Remember, we're returning to Shakespeare's Sonnets for one week before we plunge back into two Tragedies (Othello and Antony and Cleopatra). These poems pick up roughly where we left off, but they detail the very end of the poet's relationship with the young man, and the start of a new one with the 'dark lady.'
Read the following Sonnets: 110, 116, 121, 126, 127, 129, 130
Answer TWO of the following, or ONE with a longer responses, that might combine one or more of the questions below:
Q1: How is the poet trying to justify himself and/or hs role in the relationship to the young man in these last poems (110-126)? Likewise, what is he accusing the young man of? Why is it clearly his fault?
Q2: Sonnet 126 is the end of the road for the poet and the young man. How might this poem hearken back to the very first Sonnets in the series? Also, despite this echoing, what makes it unique in the entire sequence? In other words, what does it do that we've never seen before?

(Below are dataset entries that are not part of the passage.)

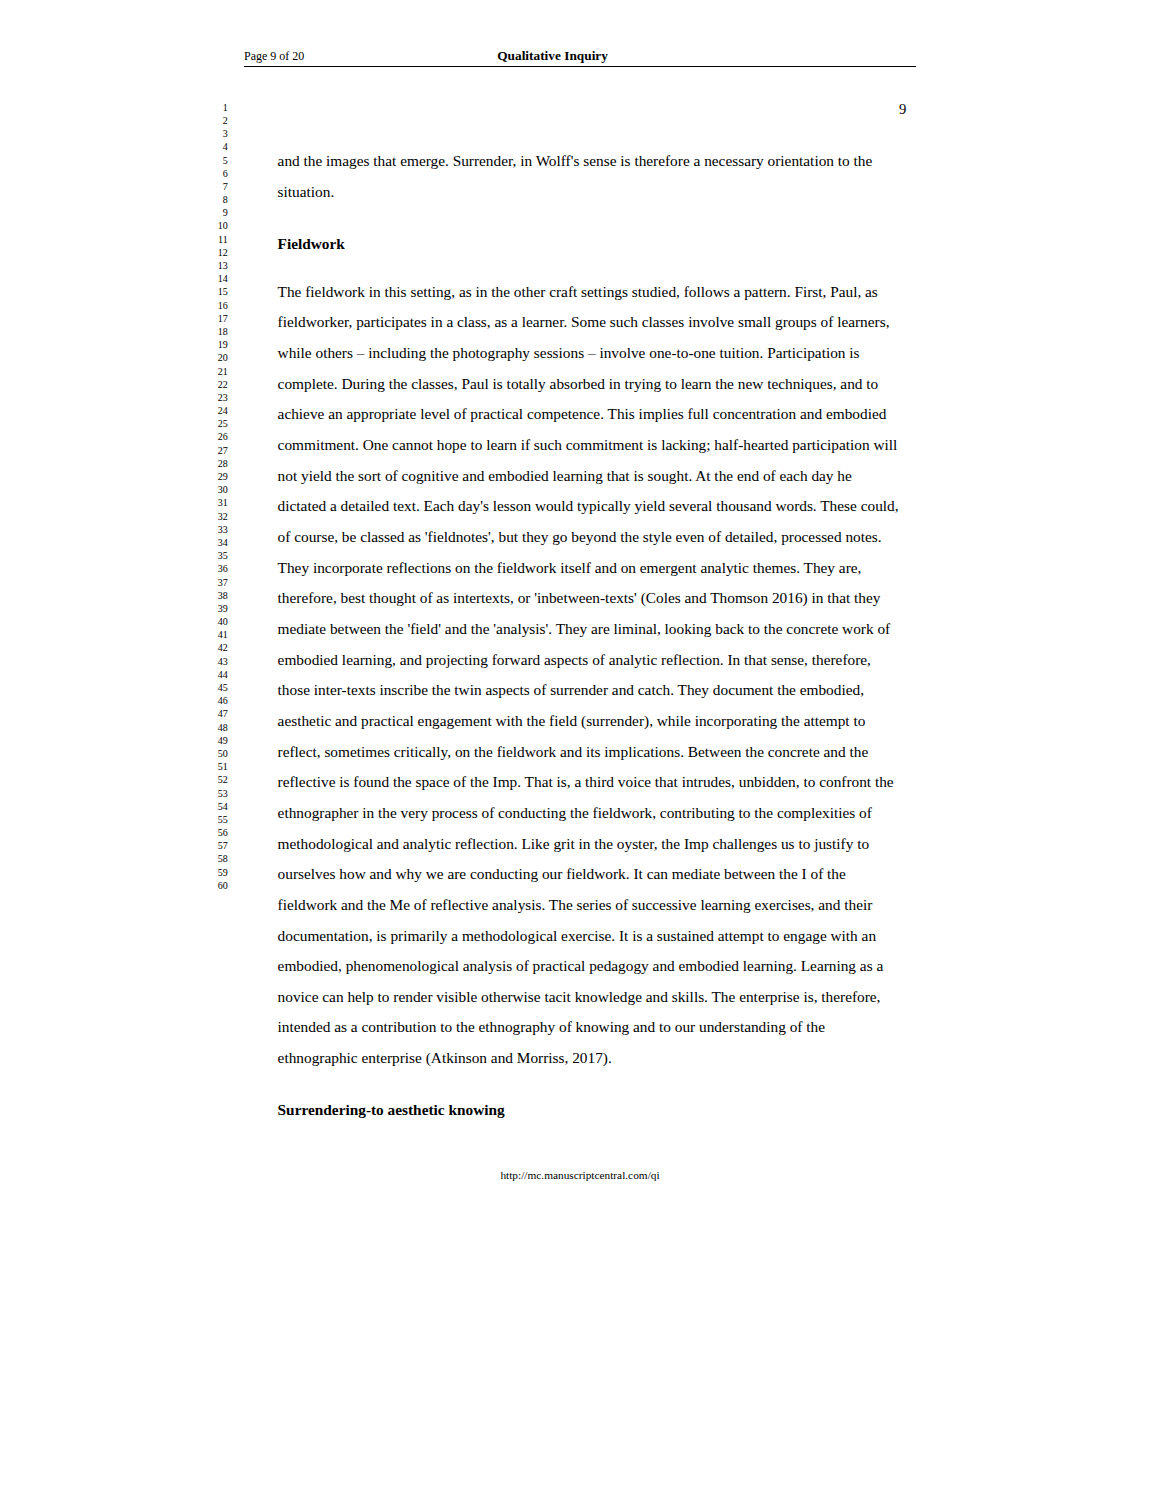Page 9 of 20 Qualitative Inquiry
9
1
2
3
4
5
6
7
8
9
10
11
12
13
14
15
16
17
18
19
20
21
22
23
24
25
26
27
28
29
30
31
32
33
34
35
36
37
38
39
40
41
42
43
44
45
46
47
48
49
50
51
52
53
54
55
56
57
58
59
60
and the images that emerge. Surrender, in Wolff's sense is therefore a necessary orientation to the situation.
Fieldwork
The fieldwork in this setting, as in the other craft settings studied, follows a pattern. First, Paul, as fieldworker, participates in a class, as a learner. Some such classes involve small groups of learners, while others – including the photography sessions – involve one-to-one tuition. Participation is complete. During the classes, Paul is totally absorbed in trying to learn the new techniques, and to achieve an appropriate level of practical competence. This implies full concentration and embodied commitment. One cannot hope to learn if such commitment is lacking; half-hearted participation will not yield the sort of cognitive and embodied learning that is sought. At the end of each day he dictated a detailed text. Each day's lesson would typically yield several thousand words. These could, of course, be classed as 'fieldnotes', but they go beyond the style even of detailed, processed notes. They incorporate reflections on the fieldwork itself and on emergent analytic themes. They are, therefore, best thought of as intertexts, or 'inbetween-texts' (Coles and Thomson 2016) in that they mediate between the 'field' and the 'analysis'. They are liminal, looking back to the concrete work of embodied learning, and projecting forward aspects of analytic reflection. In that sense, therefore, those inter-texts inscribe the twin aspects of surrender and catch. They document the embodied, aesthetic and practical engagement with the field (surrender), while incorporating the attempt to reflect, sometimes critically, on the fieldwork and its implications. Between the concrete and the reflective is found the space of the Imp. That is, a third voice that intrudes, unbidden, to confront the ethnographer in the very process of conducting the fieldwork, contributing to the complexities of methodological and analytic reflection. Like grit in the oyster, the Imp challenges us to justify to ourselves how and why we are conducting our fieldwork. It can mediate between the I of the fieldwork and the Me of reflective analysis. The series of successive learning exercises, and their documentation, is primarily a methodological exercise. It is a sustained attempt to engage with an embodied, phenomenological analysis of practical pedagogy and embodied learning. Learning as a novice can help to render visible otherwise tacit knowledge and skills. The enterprise is, therefore, intended as a contribution to the ethnography of knowing and to our understanding of the ethnographic enterprise (Atkinson and Morriss, 2017).
Surrendering-to aesthetic knowing
http://mc.manuscriptcentral.com/qi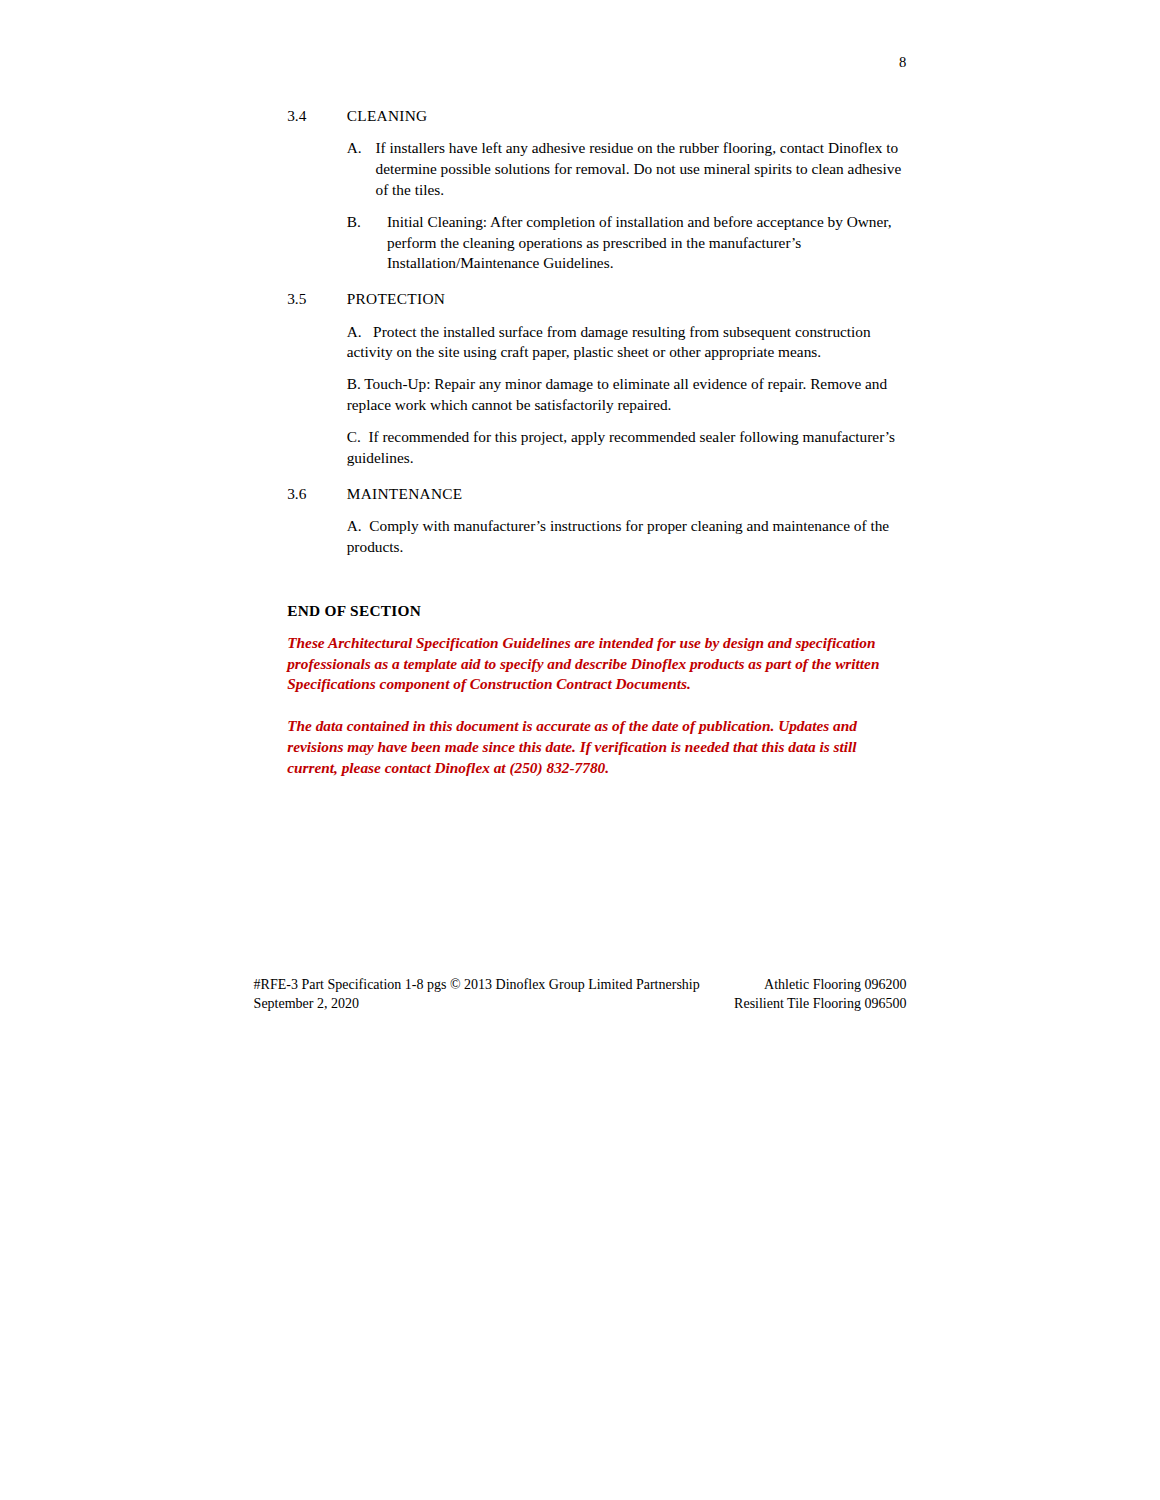8
3.4
CLEANING
A.
If installers have left any adhesive residue on the rubber flooring, contact Dinoflex to determine possible solutions for removal. Do not use mineral spirits to clean adhesive of the tiles.
B.
Initial Cleaning: After completion of installation and before acceptance by Owner, perform the cleaning operations as prescribed in the manufacturer’s Installation/Maintenance Guidelines.
3.5
PROTECTION
A. Protect the installed surface from damage resulting from subsequent construction activity on the site using craft paper, plastic sheet or other appropriate means.
B. Touch-Up: Repair any minor damage to eliminate all evidence of repair. Remove and replace work which cannot be satisfactorily repaired.
C. If recommended for this project, apply recommended sealer following manufacturer’s guidelines.
3.6
MAINTENANCE
A. Comply with manufacturer’s instructions for proper cleaning and maintenance of the products.
END OF SECTION
These Architectural Specification Guidelines are intended for use by design and specification professionals as a template aid to specify and describe Dinoflex products as part of the written Specifications component of Construction Contract Documents.
The data contained in this document is accurate as of the date of publication. Updates and revisions may have been made since this date. If verification is needed that this data is still current, please contact Dinoflex at (250) 832-7780.
#RFE-3 Part Specification 1-8 pgs © 2013 Dinoflex Group Limited Partnership
September 2, 2020
Athletic Flooring 096200
Resilient Tile Flooring 096500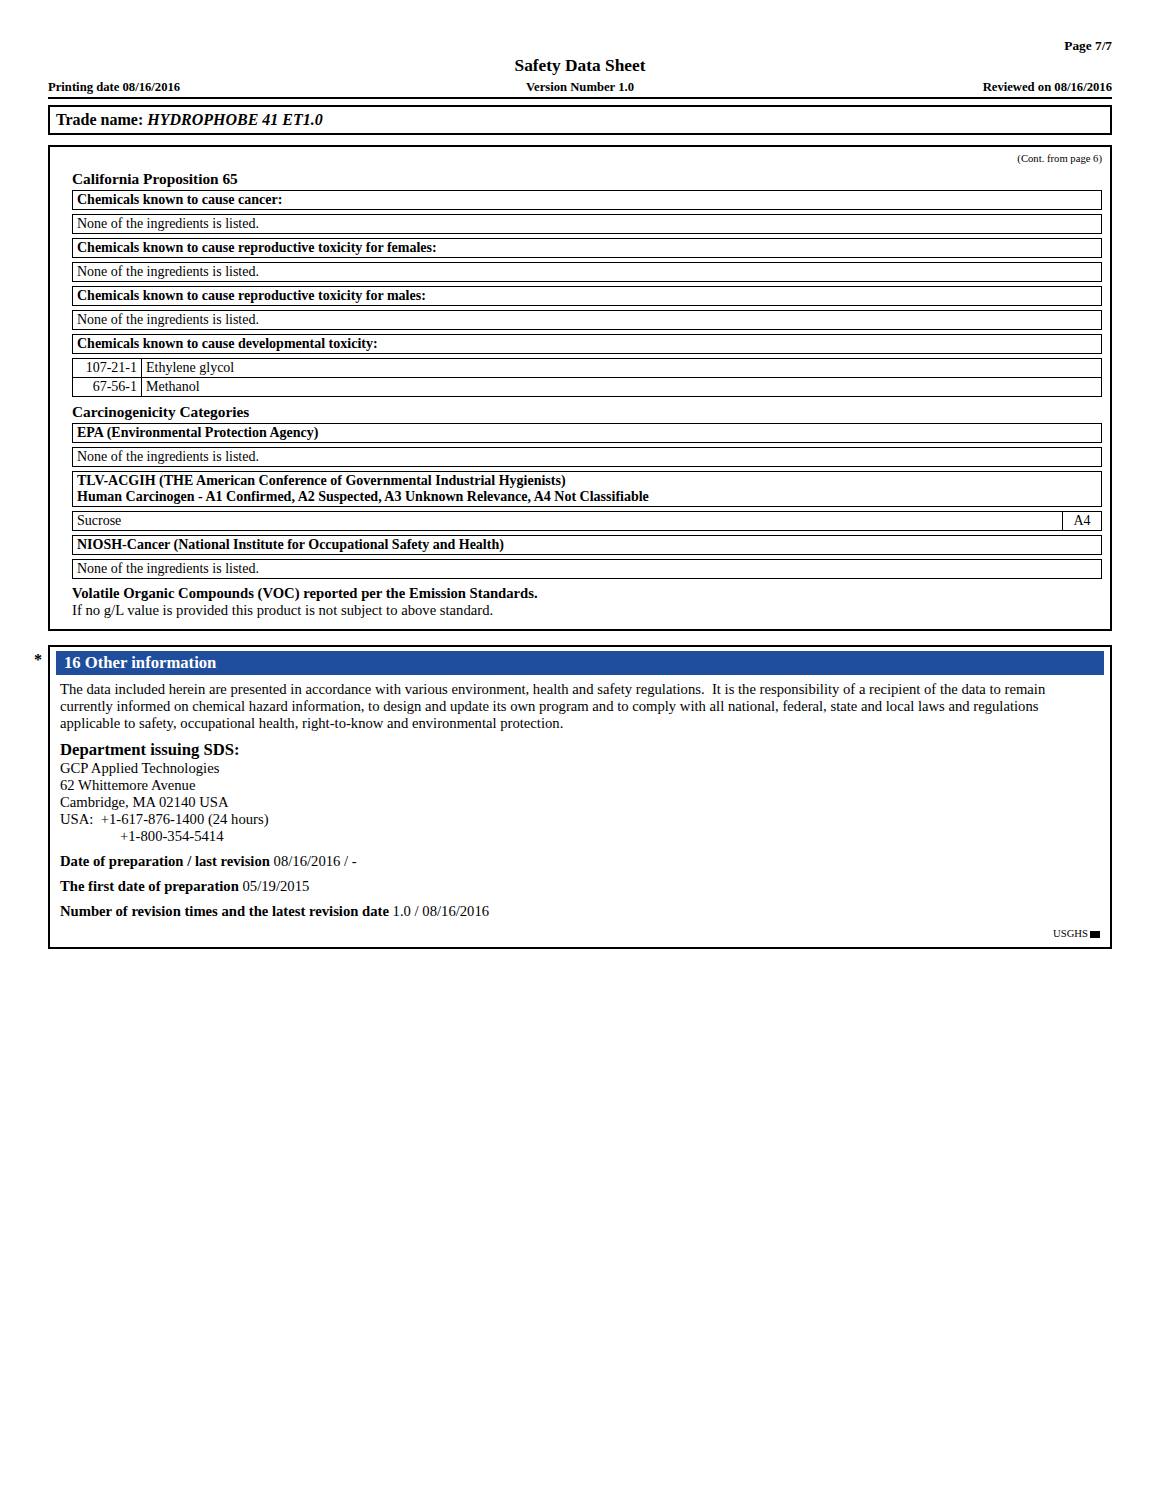Page 7/7
Safety Data Sheet
Printing date 08/16/2016
Version Number 1.0
Reviewed on 08/16/2016
Trade name: HYDROPHOBE 41 ET1.0
(Cont. from page 6)
California Proposition 65
| Chemicals known to cause cancer: |
| None of the ingredients is listed. |
| Chemicals known to cause reproductive toxicity for females: |
| None of the ingredients is listed. |
| Chemicals known to cause reproductive toxicity for males: |
| None of the ingredients is listed. |
| Chemicals known to cause developmental toxicity: |
| 107-21-1 | Ethylene glycol |
| 67-56-1 | Methanol |
Carcinogenicity Categories
| EPA (Environmental Protection Agency) |
| None of the ingredients is listed. |
| TLV-ACGIH (THE American Conference of Governmental Industrial Hygienists) Human Carcinogen - A1 Confirmed, A2 Suspected, A3 Unknown Relevance, A4 Not Classifiable |
| Sucrose | A4 |
| NIOSH-Cancer (National Institute for Occupational Safety and Health) |
| None of the ingredients is listed. |
Volatile Organic Compounds (VOC) reported per the Emission Standards. If no g/L value is provided this product is not subject to above standard.
*
16 Other information
The data included herein are presented in accordance with various environment, health and safety regulations. It is the responsibility of a recipient of the data to remain currently informed on chemical hazard information, to design and update its own program and to comply with all national, federal, state and local laws and regulations applicable to safety, occupational health, right-to-know and environmental protection.
Department issuing SDS:
GCP Applied Technologies
62 Whittemore Avenue
Cambridge, MA 02140 USA
USA: +1-617-876-1400 (24 hours)
+1-800-354-5414
Date of preparation / last revision 08/16/2016 / -
The first date of preparation 05/19/2015
Number of revision times and the latest revision date 1.0 / 08/16/2016
USGHS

Q3: What is the biggest difference between the young man sonnets and the dark lady sonnets? What about the language, ideas, metaphors, or tone is most distinct in Sonnets 127-130?
Q4: Sonnet 130 is one of the most famous sonnets ever written, and certainly the most famous in this series, along with #s 18, 116, and 138. What makes this poem so memorable and quotable? How might it contrast with a similar love poem like 18? How might is also suggest how the poet has changed in the interval?